The prayers that we offer this day will include several petitions for that to happen. Such asking is not done in vain. For the same LORD who established marriage gives blessing to His people: “Blessed is everyone who fears the LORD, who walks in His ways!” His graciousness and mercy has been shown to us in the work that His Son has accomplished: “He might become a merciful and faithful high priest in the service of God, to make propitiation for the sins of the people.”

The LORD has also issued the promise that what is now flawed in this world will be restored to what He had originally designed.

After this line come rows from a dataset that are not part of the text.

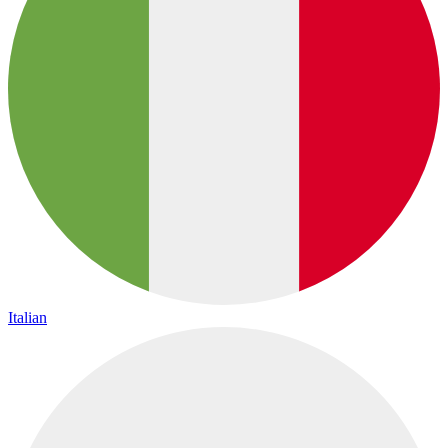
Italian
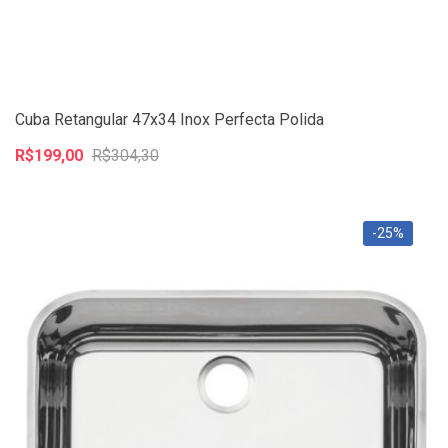
Cuba Retangular 47x34 Inox Perfecta Polida
R$199,00
R$304,30
-25%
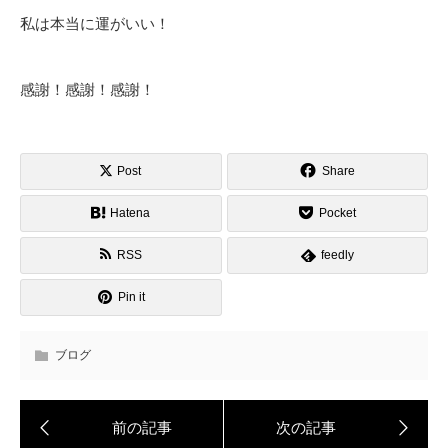
私は本当に運がいい！
感謝！感謝！感謝！
Post
Share
Hatena
Pocket
RSS
feedly
Pin it
ブログ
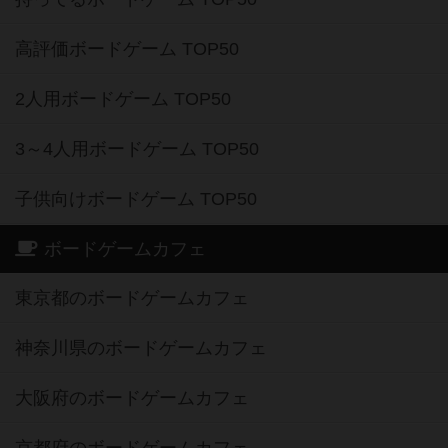
高評価ボードゲーム TOP50
2人用ボードゲーム TOP50
3～4人用ボードゲーム TOP50
子供向けボードゲーム TOP50
ボードゲームカフェ
東京都のボードゲームカフェ
神奈川県のボードゲームカフェ
大阪府のボードゲームカフェ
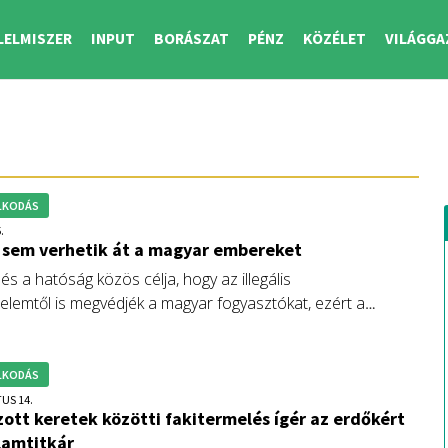
LELMISZER
INPUT
BORÁSZAT
PÉNZ
KÖZÉLET
VILÁGGA
LKODÁS
.
 sem verhetik át a magyar embereket
s a hatóság közös célja, hogy az illegális
elemtől is megvédjék a magyar fogyasztókat, ezért a
elmiszerlánc-biztonsági Hivatal (Nébih) folyamatosan
 közúti fuvarozókat, a telephelyeket és az online hirdetési
 is – hívta fel a figyelmet Nobilis Márton, az
LKODÁS
térium élelmiszeriparért és kereskedelempolitikáért felelős
US 14.
ott keretek közötti fakitermelés ígér az erdőkért
.
llamtitkár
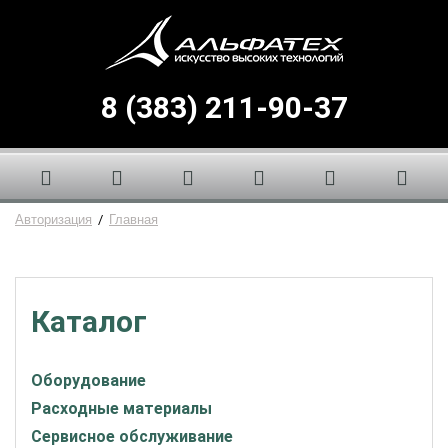
8 (383) 211-90-37
Авторизация
/
Главная
Каталог
Оборудование
Расходные материалы
Сервисное обслуживание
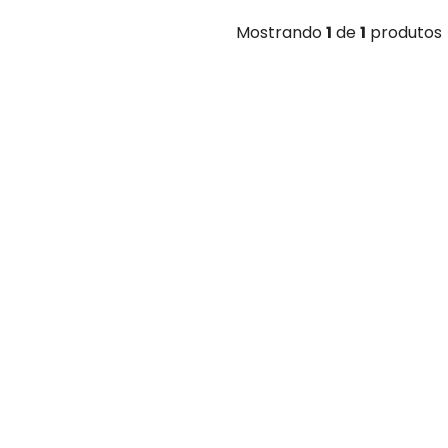
Mostrando
1
de
1
produtos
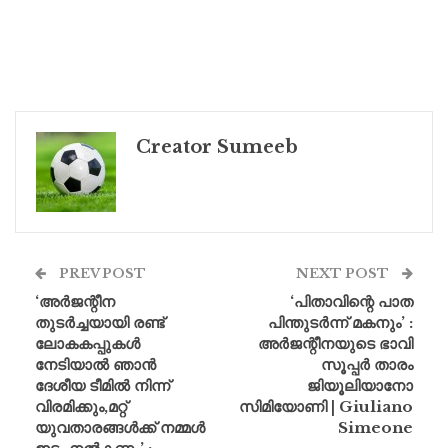
Creator Sumeeb
PREV POST
NEXT POST
‘അർജന്റീന
‘പിതാവിന്റെ പാത
തുടർച്ചയായി രണ്ട്
പിന്തുടർന്ന് മകനും’ :
ലോകകപ്പുകൾ
അർജന്റീനയുടെ ഭാവി
നേടിയാൽ ഞാൻ
സൂപ്പർ താരം
ദേശീയ ടീമിൽ നിന്ന്
ജിയൂലിയാനോ
വിരമിക്കും,മറ്റ്
സിമിയോണി | Giuliano
യുവതാരങ്ങൾക്ക് നമ്മൾ
Simeone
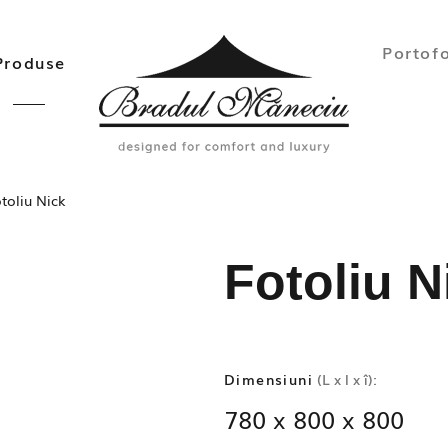
Portofo
Produse
toliu Nick
Fotoliu N
Dimensiuni
(L x l x î):
780 x 800 x 800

That means that even we who have contributed or endured pulling apart what God has joined together in marriage may have the opportunity to experience what the LORD first made: “From the beginning of creation, ‘God made them male and female.’ ‘Therefore a man shall leave his father and mother and hold fast to his wife, and the two shall become one flesh.’” That is what we will experience as we live as the Church forever united to her Bridegroom Jesus who gave Himself up for us. For what He has brought together, He will not separate.

+ In the Name of the Father and of the Son and of the Holy Spirit.